In recent years, state legislators have attempted to prove their tough-on-crime credentials by starving public defenders of resources. As a result, public defender offices are often too underfunded to hire enough staff attorneys to handle their large caseloads. This forces courts to assign cases to private criminal defense attorneys, but many states pay them so poorly that they end up working below the minimum wage to defend their clients. In Alabama, for example, the statutory pay limit for court-appointed attorneys is $1,000 for all felonies, regardless of how much time the case requires.
Another problem, says Cole, is that the U.S. Supreme Court sets an almost impossible threshold for proving ineffective counsel. Appeals courts have ruled that attorneys who fell asleep, were drunk, or snorted cocaine during trials were still adequately representing their clients. Even in death penalty cases, courts have upheld convictions when the defendants' attorneys were woefully inept.
Cole also draws attention to the police practice of "profiling": the stopping and questioning of anyone who matches a suspect's general description or who may appear "suspicious." Police use this practice to consider virtually any young African-American or Hispanic male as a suspect. The police also use traffic stops as a means of sniffing out drug offenders, he says.
Police officers, Cole adds, often coerce people into "consenting" to otherwise unwarranted searches.
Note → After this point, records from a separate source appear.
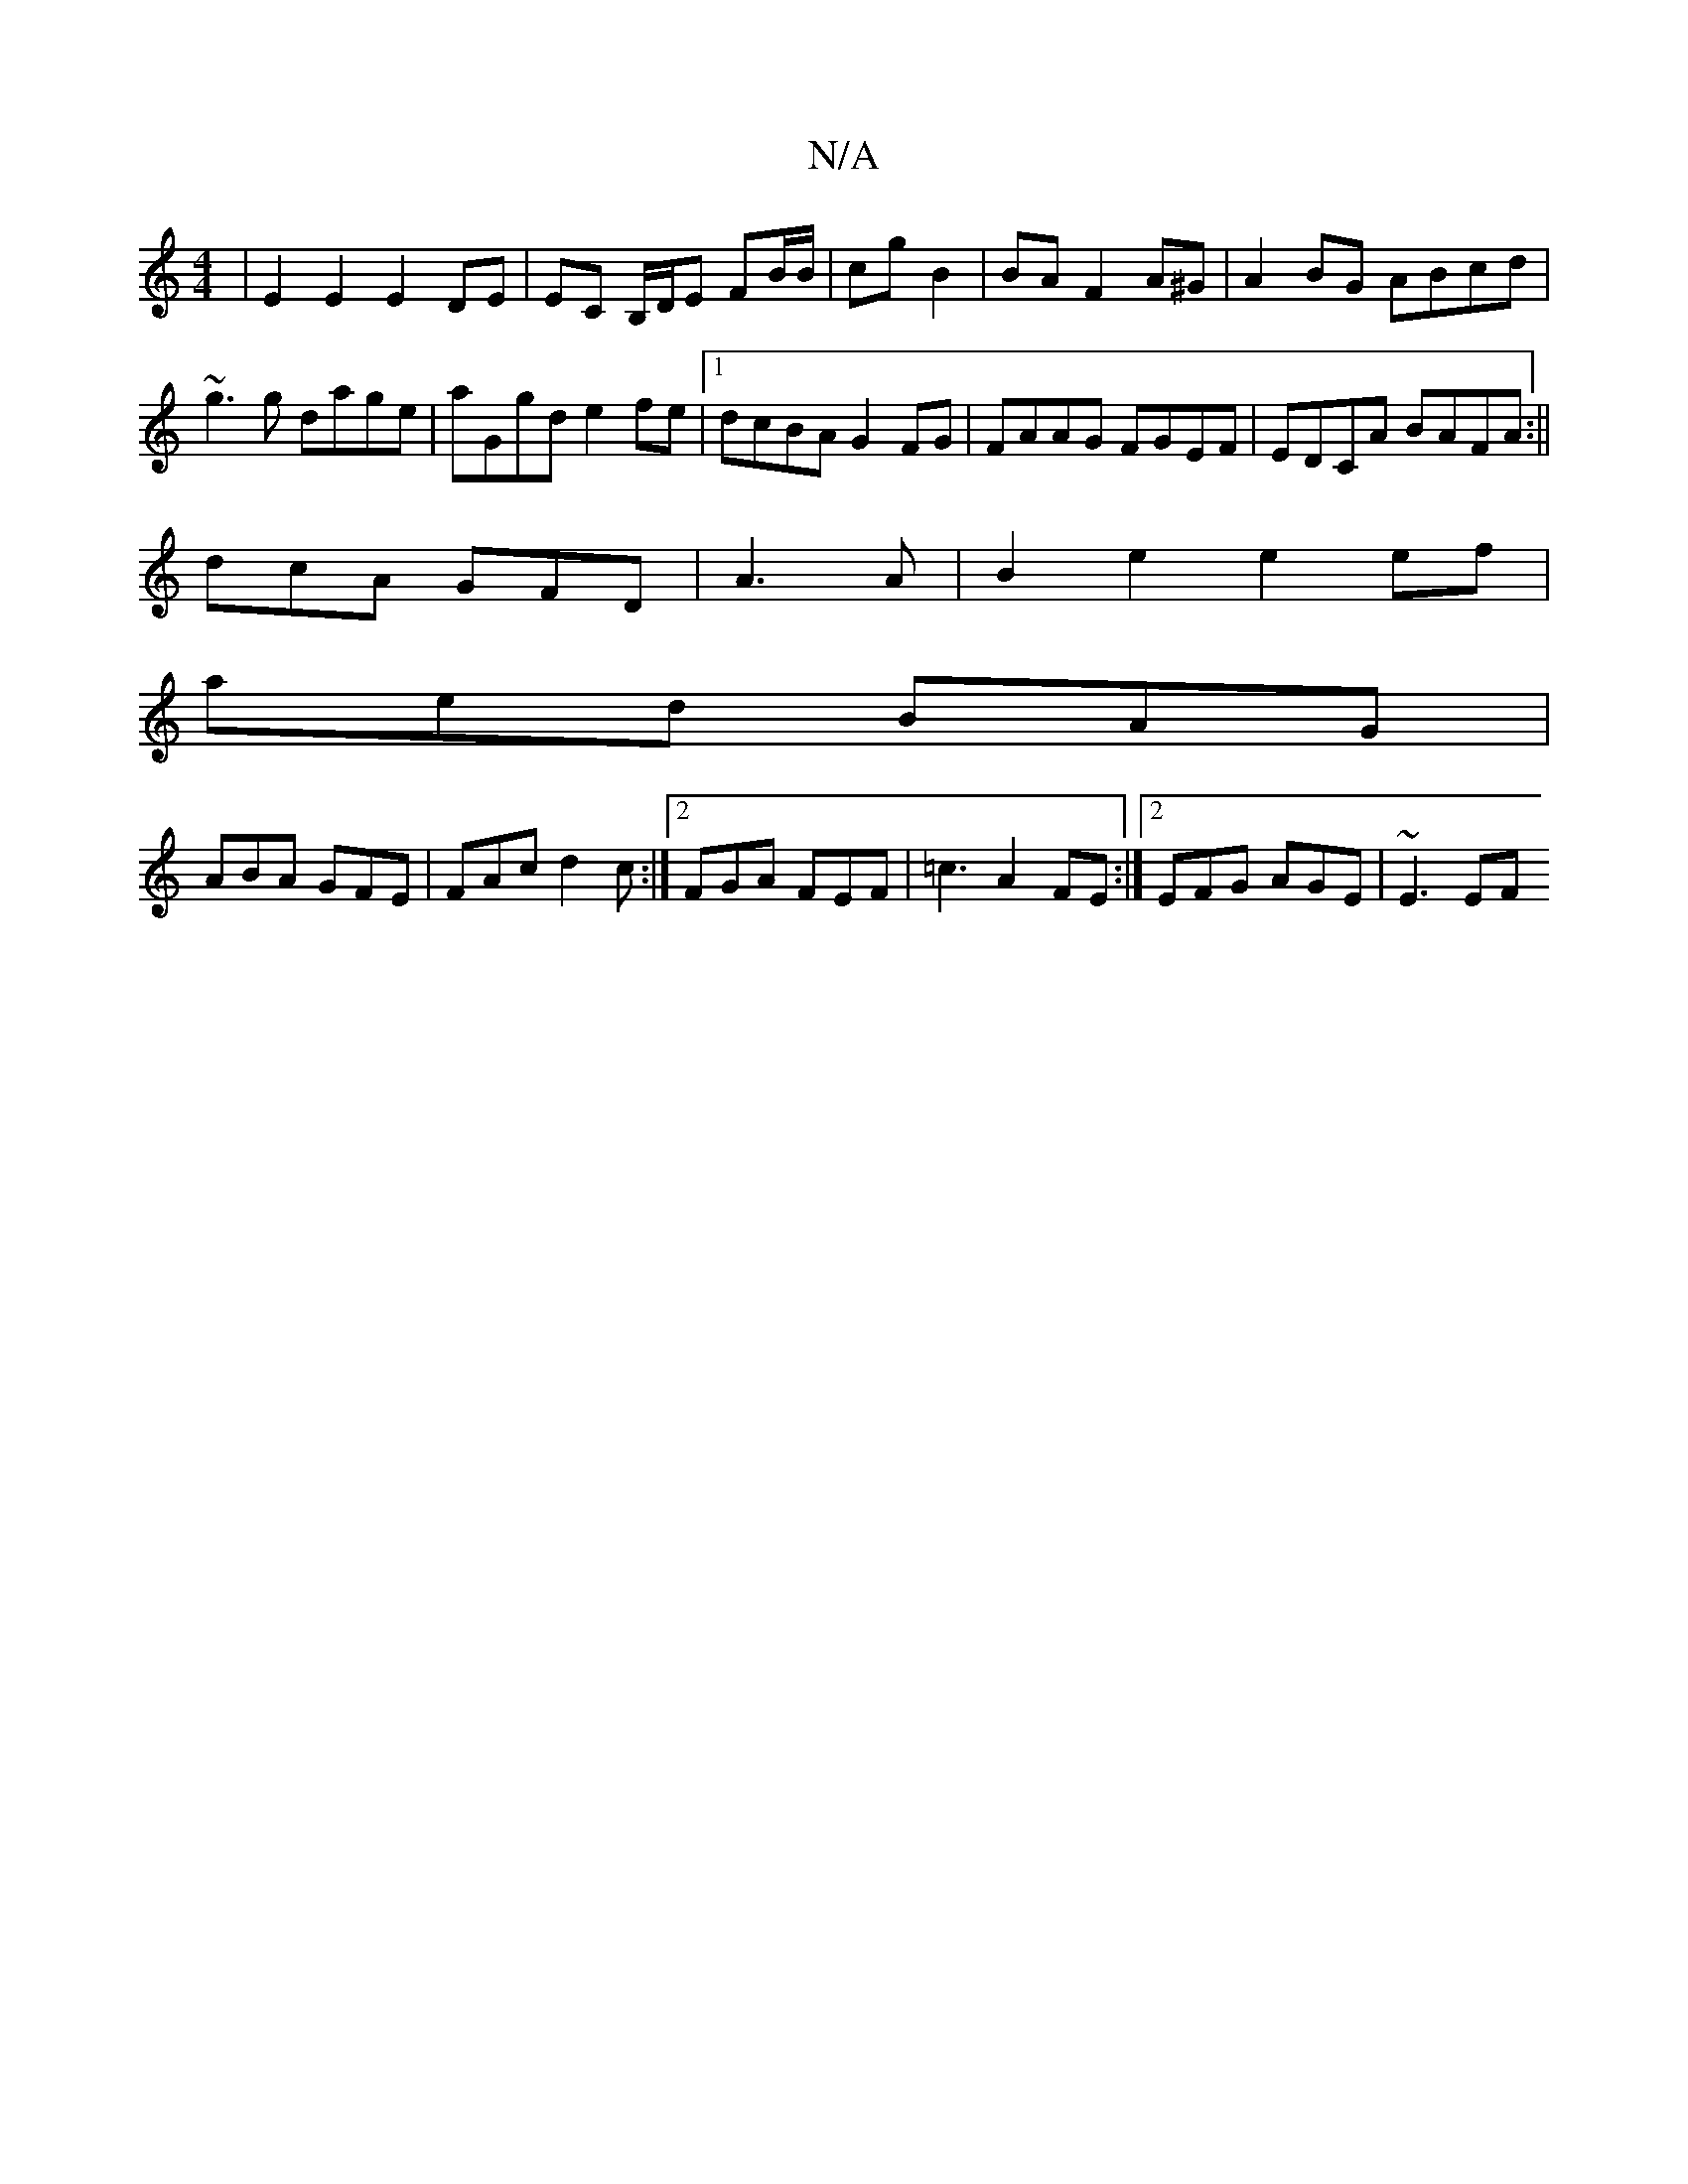 X:1
T:N/A
M:4/4
R:N/A
K:Cmajor
|E2E2 E2DE|EC B,/D/E FB/B/|cg B2|BA F2 A^G|A2 BG ABcd|~g3g dage|aGgd e2fe|1 dcBA G2 FG|FAAG FGEF|EDCA BAFA:||
dcA GFD|A3 A|B2 e2 e2 ef|
aed BAG |
ABA GFE |FAc d2c:|2 FGA FEF|=c3 A2FE:|2 EFG AGE|~E3 EF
Suspects have the right to refuse to be searched, but this is a right people are either not fully aware of or are afraid to assert.
In one Florida county where 95 percent of the residents are white, 70 percent of the drivers stopped by the police were African-American or Latino, according to an Orlando Sentinel study of 148 hours of police videotapes. Cole cites similar statistics all over the United States.
Many police procedures considered standard practice in today's inner cities would cease at once if they were brought to bear on white people with means, Cole argues.
Cole devotes the last section of No Equal Justice to a discussion of solutions. His most provocative suggestion is that we curtail some of the rights that only the wealthy can afford to take advantage of. Since it would be prohibitively expensive for all defendants to buy their own "Dream Team," Cole suggests that we should take measures to ensure that no defendant can spend as much on defense as Simpson did.
This is a bold proposal and one that would likely face at least as much resistance from Cole's friends on the left as it would from those who are content with the status quo.